New scams hit sheriff's radar

By Kyle Perrotti | Feb 03, 2017
Photo by: Donated Photo

On Saturday, Jan. 28, a scam was reported to the Haywood County Sheriff’s Office, where the victim told deputies they had posted a registered Guernsey show cow for sale in the Iwanna classified ads page.

The victim said within two days of making the post, someone inquired about purchasing the cow. The two discussed the sale by text message and the victim recently received a cashier’s check in the mail for nearly $3,000 —  except the asking price was $1,500.

The victim became suspicious they had received a check that was so much higher than the asking price and contacted the bank listed on the check “MIDFLORIDA Credit Union.” The credit union told the victim the check was fraudulent.

If the victim hadn’t contacted the Sheriff’s Office with this scam, here’s what would have happened, according to Haywood County Sheriff’s Office Investigations Capt. Bruce Warren:

“The person/victim who received the check would have called or contacted the person/suspect who sent the check regarding the fact it was for too much. The suspect would have asked the person/victim to go ahead and deposit the check into their (victim’s) account. The suspect would then ask the victim to wire the difference back to them. This entire transaction would happen before the bank (where the check was initially deposited) realized it was a bad check.”

Warren adds that recently he has received information from concerned citizens regarding a mystery shopper letter being sent in the mail, where an unconfirmed business offers thousands of dollars up front to the recipient in return for mystery shopping services.

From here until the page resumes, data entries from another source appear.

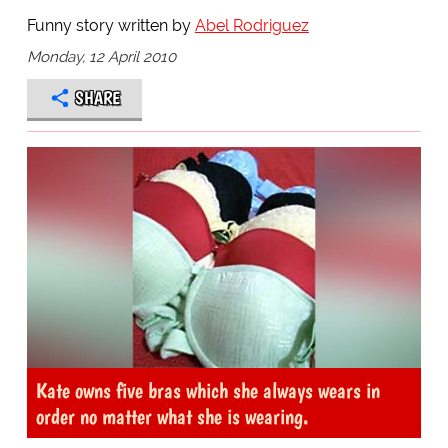
Funny story written by
Abel Rodriguez
Monday, 12 April 2010
SHARE
Kate owns five bras which she always wears in
order no matter what she is wearing.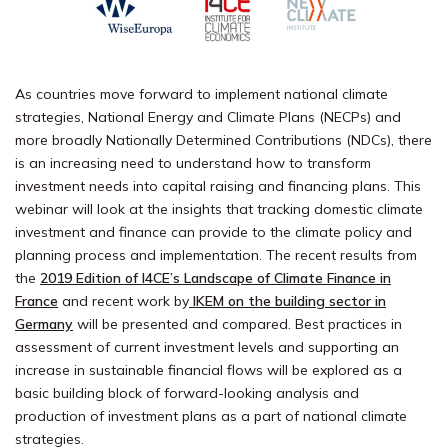
As countries move forward to implement national climate
strategies, National Energy and Climate Plans (NECPs) and
more broadly Nationally Determined Contributions (NDCs), there
is an increasing need to understand how to transform
investment needs into capital raising and financing plans. This
webinar will look at the insights that tracking domestic climate
investment and finance can provide to the climate policy and
planning process and implementation. The recent results from
the
2019 Edition of I4CE’s Landscape of Climate Finance in
France
and recent work by
IKEM on the building sector in
Germany
will be presented and compared. Best practices in
assessment of current investment levels and supporting an
increase in sustainable financial flows will be explored as a
basic building block of forward-looking analysis and
production of investment plans as a part of national climate
strategies.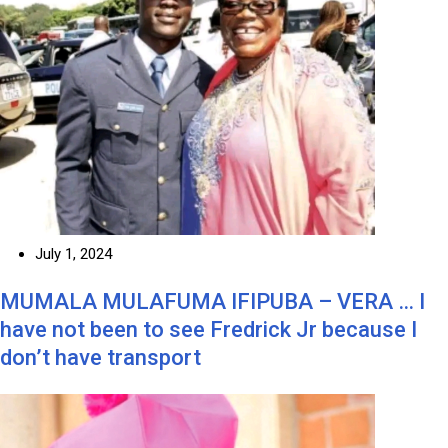
July 1, 2024
MUMALA MULAFUMA IFIPUBA – VERA … I
have not been to see Fredrick Jr because I
don’t have transport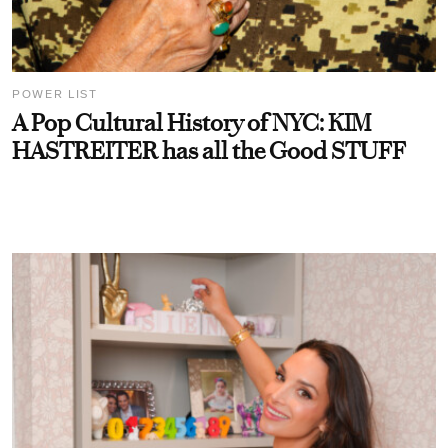
POWER LIST
A Pop Cultural History of NYC: KIM
HASTREITER has all the Good STUFF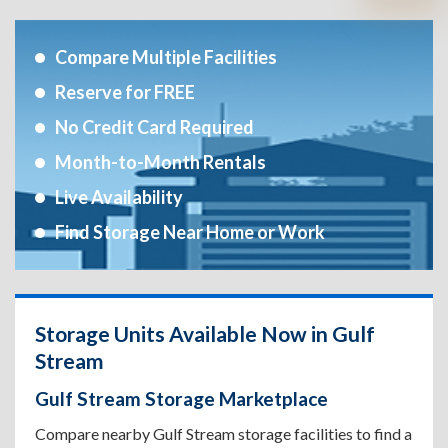
Compare Multiple Facilities
Reserve for FREE
No Credit Card Required
Month-to-Month Rentals
Live Availability
Find Storage Near Home or Work
Storage Units Available Now in Gulf
Stream
Gulf Stream Storage Marketplace
Compare nearby Gulf Stream storage facilities to find a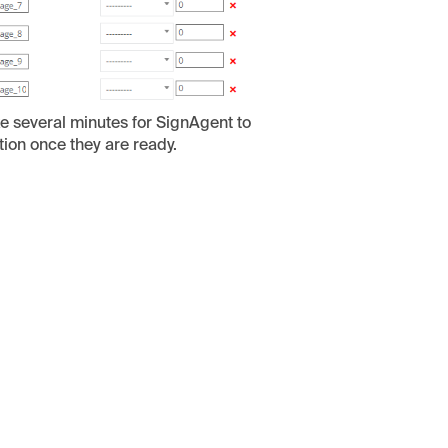
ake several minutes for SignAgent to
tion once they are ready.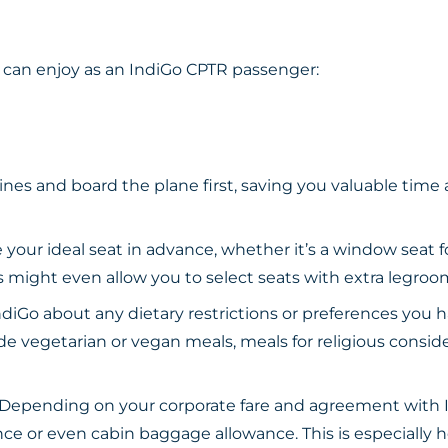
 can enjoy as an IndiGo CPTR passenger:
ines and board the plane first, saving you valuable time
your ideal seat in advance, whether it’s a window seat fo
es might even allow you to select seats with extra legr
diGo about any dietary restrictions or preferences you h
de vegetarian or vegan meals, meals for religious consider
Depending on your corporate fare and agreement with I
e or even cabin baggage allowance. This is especially he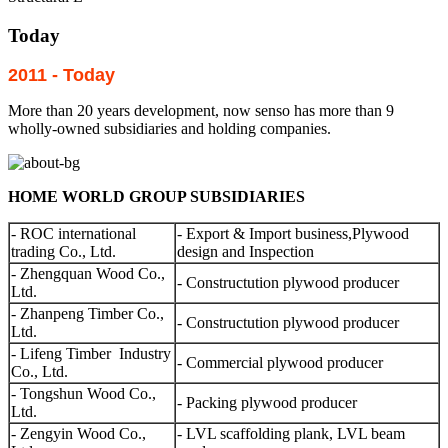
Today
2011 - Today
More than 20 years development, now senso has more than 9
wholly-owned subsidiaries and holding companies.
HOME WORLD GROUP SUBSIDIARIES
- ROC international
- Export & Import business,Plywood
trading Co., Ltd.
design and Inspection
- Zhengquan Wood Co.,
- Constructution plywood producer
Ltd.
- Zhanpeng Timber Co.,
- Constructution plywood producer
Ltd.
- Lifeng Timber Industry
- Commercial plywood producer
Co., Ltd.
- Tongshun Wood Co.,
- Packing plywood producer
Ltd.
- Zengyin Wood Co.,
- LVL scaffolding plank, LVL beam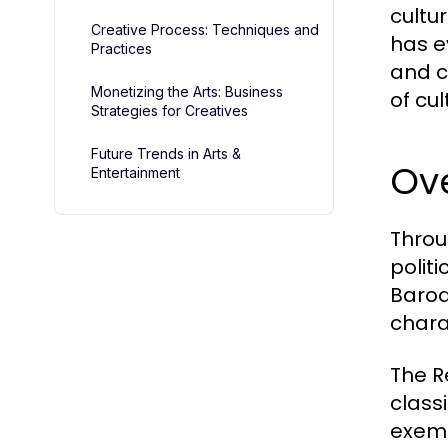
cultu
Creative Process: Techniques and
has e
Practices
and c
Monetizing the Arts: Business
of cu
Strategies for Creatives
Future Trends in Arts &
Ov
Entertainment
Throu
polit
Baroq
chara
The R
class
exemp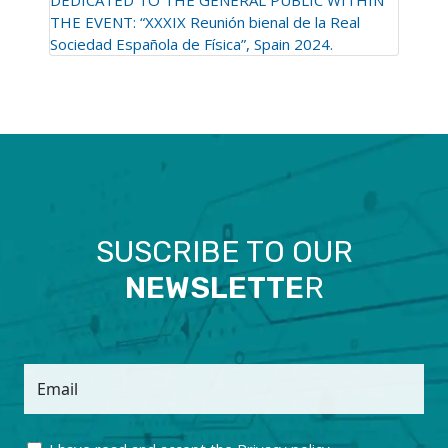
THE EVENT: “XXXIX Reunión bienal de la Real
Sociedad Española de Física”, Spain 2024.
SUSCRIBE TO OUR
NEWSLETTE
R
Email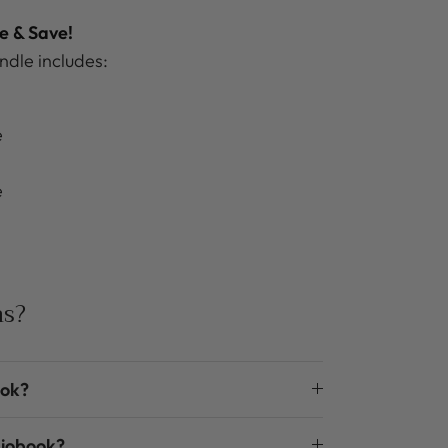
e & Save!
dle includes:
e
e
ns?
ook?
diobook?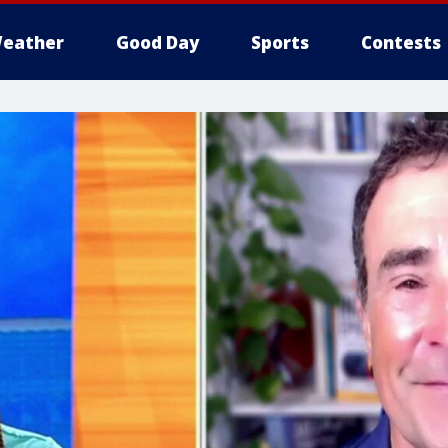
eather
Good Day
Sports
Contests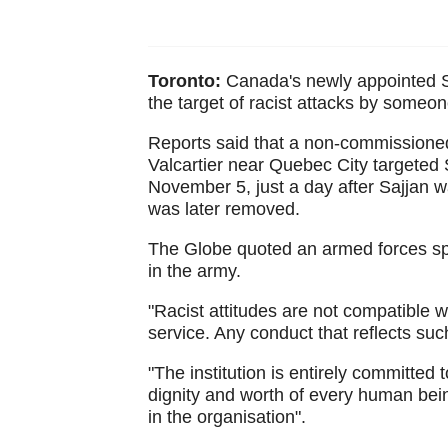
Toronto:
Canada's newly appointed S
the target of racist attacks by someo
Reports said that a non-commissioned
Valcartier near Quebec City targeted 
November 5, just a day after Sajjan 
was later removed.
The Globe quoted an armed forces sp
in the army.
"Racist attitudes are not compatible wi
service. Any conduct that reflects such
"The institution is entirely committed t
dignity and worth of every human being
in the organisation".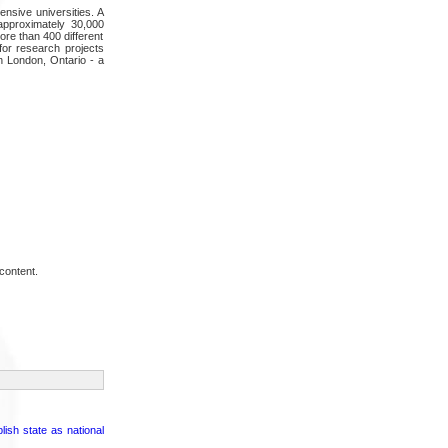
nsive universities. A
approximately 30,000
ore than 400 different
for research projects
n London, Ontario - a
content.
sh state as national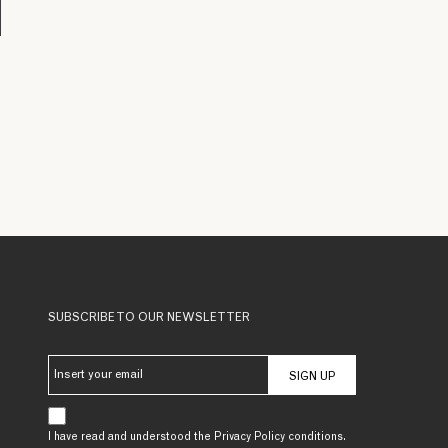
SUBSCRIBE TO OUR NEWSLETTER
SIGN UP
I have read and understood the Privacy Policy conditions.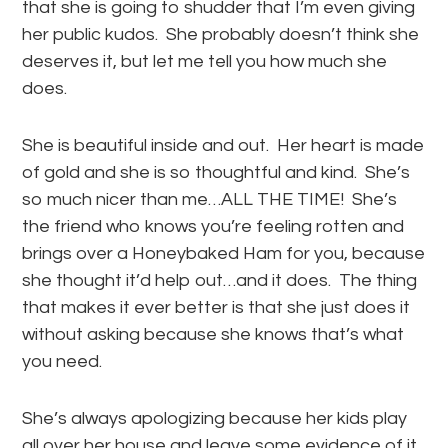
that she is going to shudder that I’m even giving
her public kudos. She probably doesn’t think she
deserves it, but let me tell you how much she
does.
She is beautiful inside and out. Her heart is made
of gold and she is so thoughtful and kind. She’s
so much nicer than me…ALL THE TIME! She’s
the friend who knows you’re feeling rotten and
brings over a Honeybaked Ham for you, because
she thought it’d help out…and it does. The thing
that makes it ever better is that she just does it
without asking because she knows that’s what
you need.
She’s always apologizing because her kids play
all over her house and leave some evidence of it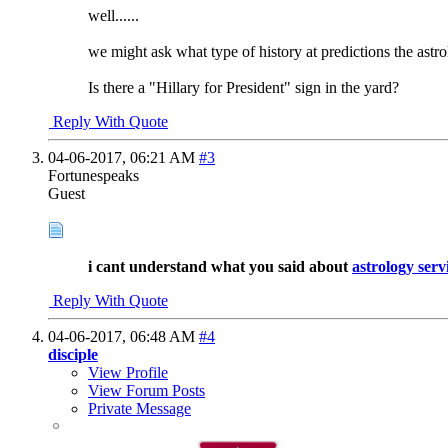
well......
we might ask what type of history at predictions the astro
Is there a "Hillary for President" sign in the yard?
Reply With Quote
04-06-2017,
06:21 AM
#3
Fortunespeaks
Guest
i cant understand what you said about
astrology serv
Reply With Quote
04-06-2017,
06:48 AM
#4
disciple
View Profile
View Forum Posts
Private Message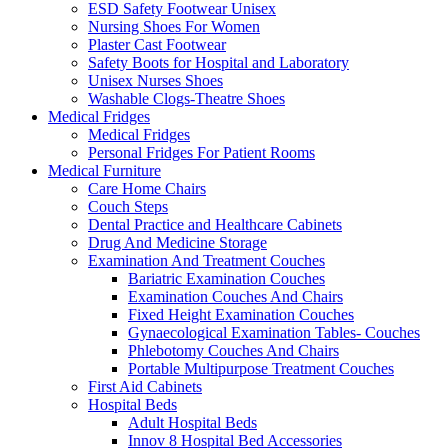
ESD Safety Footwear Unisex
Nursing Shoes For Women
Plaster Cast Footwear
Safety Boots for Hospital and Laboratory
Unisex Nurses Shoes
Washable Clogs-Theatre Shoes
Medical Fridges
Medical Fridges
Personal Fridges For Patient Rooms
Medical Furniture
Care Home Chairs
Couch Steps
Dental Practice and Healthcare Cabinets
Drug And Medicine Storage
Examination And Treatment Couches
Bariatric Examination Couches
Examination Couches And Chairs
Fixed Height Examination Couches
Gynaecological Examination Tables- Couches
Phlebotomy Couches And Chairs
Portable Multipurpose Treatment Couches
First Aid Cabinets
Hospital Beds
Adult Hospital Beds
Innov 8 Hospital Bed Accessories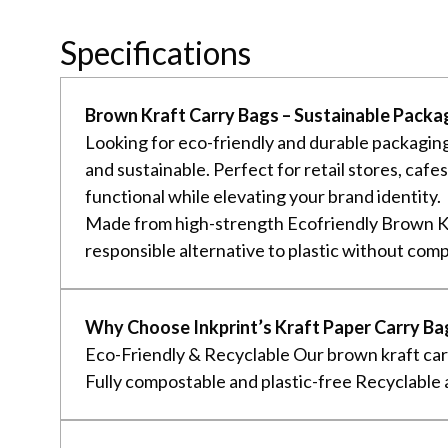
Specifications
Brown Kraft Carry Bags – Sustainable Packag
Looking for eco-friendly and durable packaging
and sustainable. Perfect for retail stores, caf
functional while elevating your brand identity.
Made from high-strength Ecofriendly Brown Kr
responsible alternative to plastic without comp
Why Choose Inkprint’s Kraft Paper Carry Ba
Eco-Friendly & Recyclable Our brown kraft carr
Fully compostable and plastic-free Recyclable a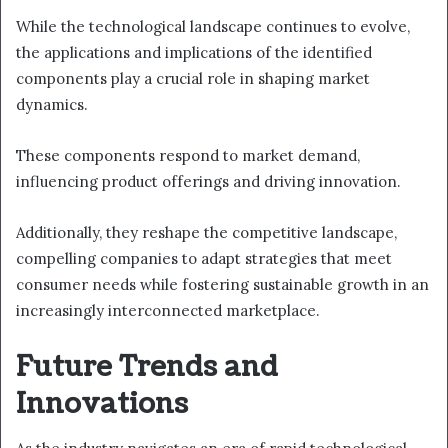
While the technological landscape continues to evolve,
the applications and implications of the identified
components play a crucial role in shaping market
dynamics.
These components respond to market demand,
influencing product offerings and driving innovation.
Additionally, they reshape the competitive landscape,
compelling companies to adapt strategies that meet
consumer needs while fostering sustainable growth in an
increasingly interconnected marketplace.
Future Trends and
Innovations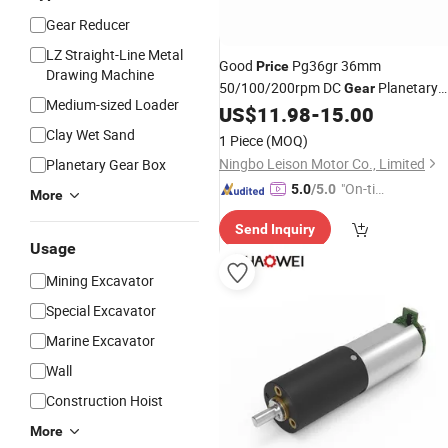
Gear Reducer
LZ Straight-Line Metal
Good
Pg36gr 36mm
Price
Drawing Machine
50/100/200rpm DC
Planetary
Gear
Medium-sized Loader
12 Volt
US$
11.98
-
15.00
Gear
Box
Motor
Clay Wet Sand
1 Piece
(MOQ)
Ningbo Leison Motor Co., Limited
Planetary Gear Box
"On-tim
5.0
/5.0
More
e Delive
Send Inquiry
ry"
Usage
Mining Excavator
Special Excavator
Marine Excavator
Wall
Construction Hoist
More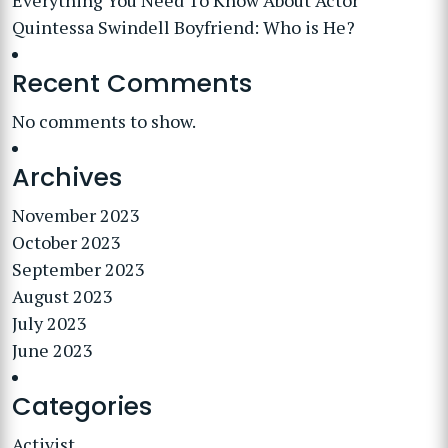
Everything You Need To Know About Actor
Quintessa Swindell Boyfriend: Who is He?
Recent Comments
No comments to show.
Archives
November 2023
October 2023
September 2023
August 2023
July 2023
June 2023
Categories
Activist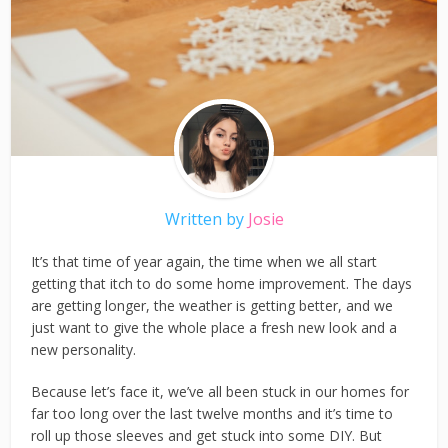
Written by
Josie
It’s that time of year again, the time when we all start
getting that itch to do some home improvement. The days
are getting longer, the weather is getting better, and we
just want to give the whole place a fresh new look and a
new personality.
Because let’s face it, we’ve all been stuck in our homes for
far too long over the last twelve months and it’s time to
roll up those sleeves and get stuck into some DIY. But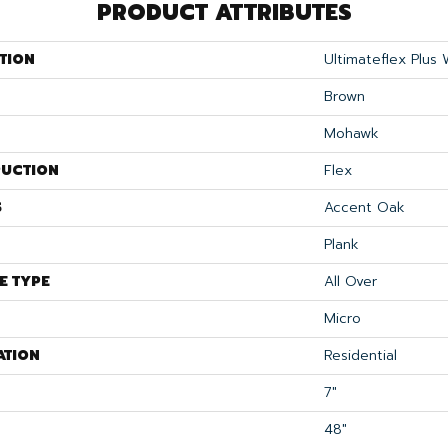
PRODUCT ATTRIBUTES
TION
Ultimateflex Plus
Brown
Mohawk
UCTION
Flex
S
Accent Oak
Plank
E TYPE
All Over
Micro
ATION
Residential
7"
48"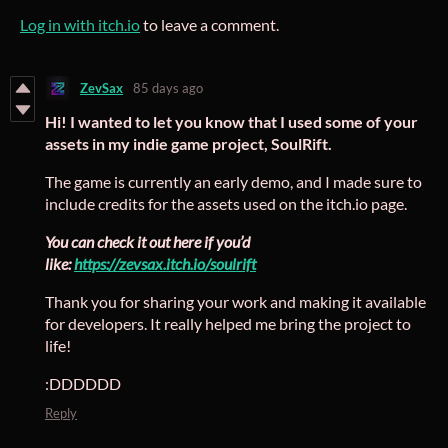
Log in with itch.io
to leave a comment.
ZevSax
85 days ago
Hi! I wanted to let you know that I used some of your
assets in my indie game project, SoulRift.
The game is currently an early demo, and I made sure to
include credits for the assets used on the itch.io page.
You can check it out here if you’d
like:
https://zevsax.itch.io/soulrift
Thank you for sharing your work and making it available
for developers. It really helped me bring the project to
life!
:DDDDDD
Reply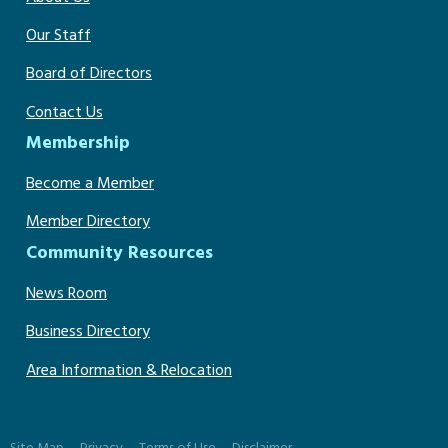
Our Staff
Board of Directors
Contact Us
Membership
Become a Member
Member Directory
Community Resources
News Room
Business Directory
Area Information & Relocation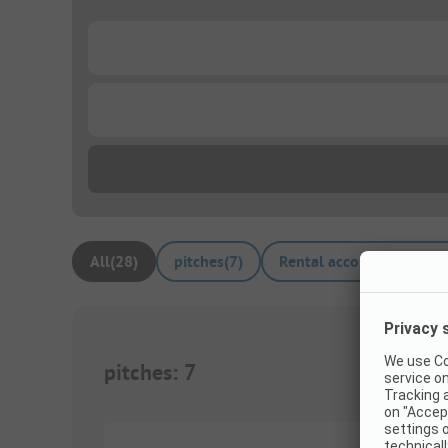
...
...
All
(
28
)
pitches
(
7
)
Rental accommodations
pitches
:
7
1/
6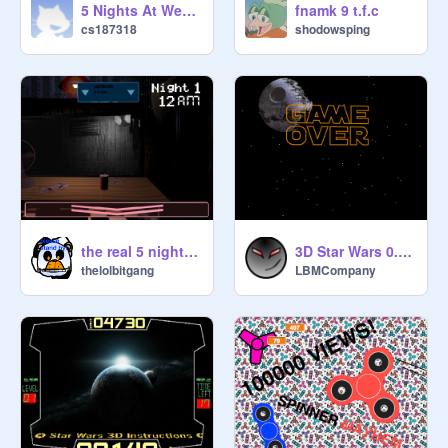
5 Nights At Wensleys Demo (0.3) remix
fnamk 9 t.f.c
cs187318
shodowsping
the real 5 nights at fredbear's:afton robotics
3D Star Wars 0.9.1-2
thelolbitgang
LBMCompany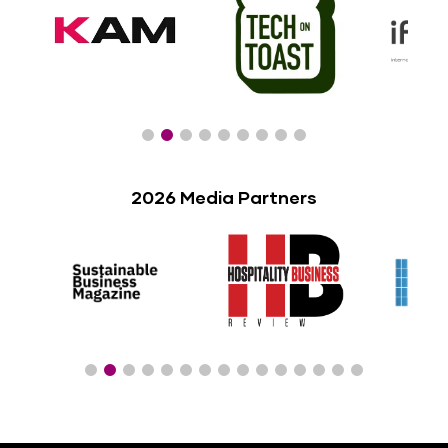
2026 Media Partners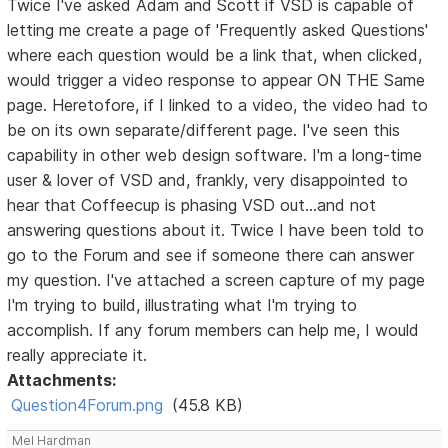
Twice I've asked Adam and Scott if VSD is capable of
letting me create a page of 'Frequently asked Questions'
where each question would be a link that, when clicked,
would trigger a video response to appear ON THE Same
page. Heretofore, if I linked to a video, the video had to
be on its own separate/different page. I've seen this
capability in other web design software. I'm a long-time
user & lover of VSD and, frankly, very disappointed to
hear that Coffeecup is phasing VSD out...and not
answering questions about it. Twice I have been told to
go to the Forum and see if someone there can answer
my question. I've attached a screen capture of my page
I'm trying to build, illustrating what I'm trying to
accomplish. If any forum members can help me, I would
really appreciate it.
Attachments:
Question4Forum.png
(45.8 KB)
Mel Hardman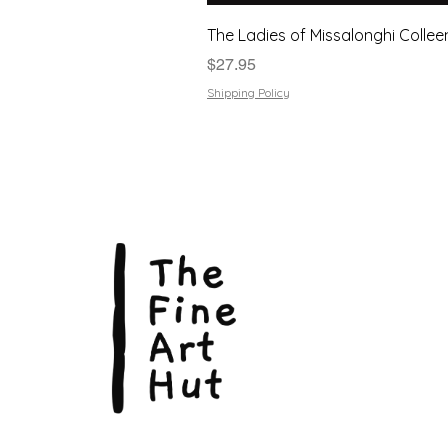
The Ladies of Missalonghi Collee
Price
$27.95
Shipping Policy
The Fin
Suite 3
113 La
Scarbo
P.O. B
Scarb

“You can never guess what scams will pop up next. From people being duped by fake computer repair companies to people being offered a new car and money — you have to ask yourself if an offer is too good to be true,” said Warren. “The only way to not become a victim of a scam is to be educated on the red flags. Do not do business over the Internet or through text message without speaking to the person on the phone and personally confirming the business is legitimate.”